Before game engine, virtual environments were developed using dedicated systems to implement a specific scenario. Some of the most well-known former systems are DIVE [1], MASSIVE [22], NPSNET [13], SPLINE [14], and VLNET [23]. They focus on particular applications to reduce the overall implementation complexity. The problem stems from the fact that systems are strongly coupled in terms of implementation. Consequently, any modifications in the application require modifications in the supporting architecture because the complexity is due to a combination of the internal architecture and specific application functionalities.
Zarraonandia et al. [24] described a 3D virtual environment to improve the learning of airport emergency protocols. Each user plays a different role in a particular emergency situation. The idea is based on replication and does not reflect a real context. In [25], the authors proposed a solution to help specialists and decision makers better understand, analyze, and predict natural disasters to reduce damage and save lives. One important factor that is not taken into consideration is the dynamic behavior of the disaster. System interruption is required to adopt new scenarios.

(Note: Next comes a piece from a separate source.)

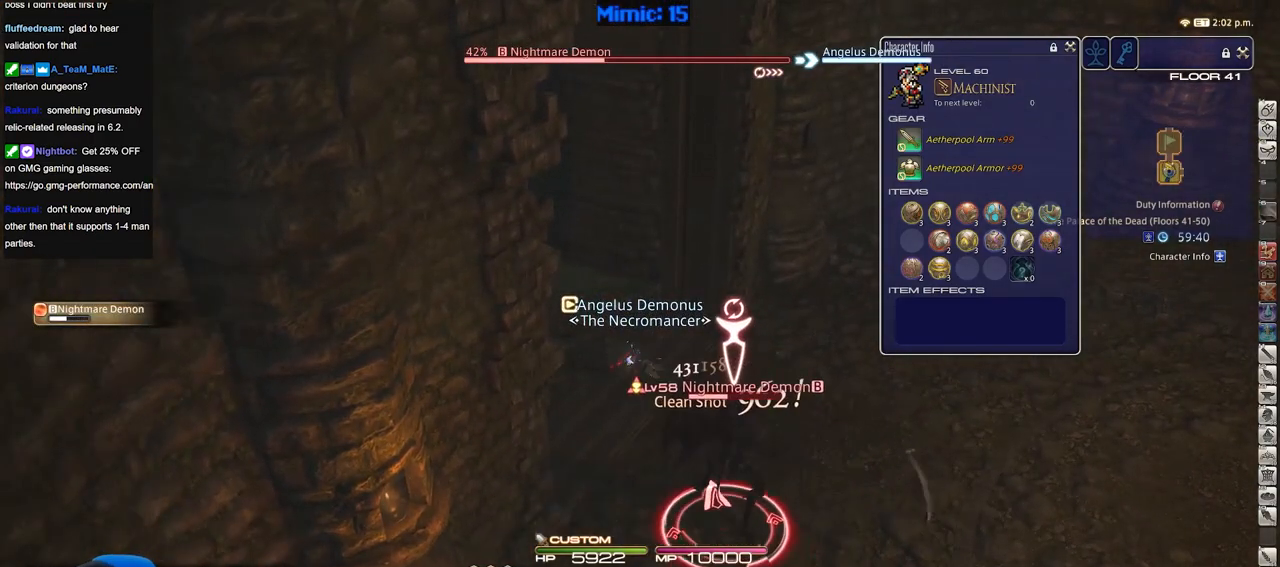
{"keys": ["1"], "events": [[133, "1", "down"], [283, "1", "up"], [333, "1", "down"], [417, "1", "up"], [467, "1", "down"]]}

To support extensibility, several approaches have been implemented. Magerko and Laird [26] used a microkernel-based architecture to separate the system elements from the kernel to add, remove, and modify during runtime. Unfortunately, this highly accredited approach incurs a great deal of complexity particularly in terms of facilitating communication between components written in different languages. Also, extensibility requires an intensive knowledge of programming language. Oliveira et al. [9] developed a Java Adaptive Dynamic Environment (JADE) based on the Java architecture. It consists of a lightweight cross platform kernel that permits system evolution during runtime. The adoption of JADE does not provide an efficient solution to problems from extending CVE applications.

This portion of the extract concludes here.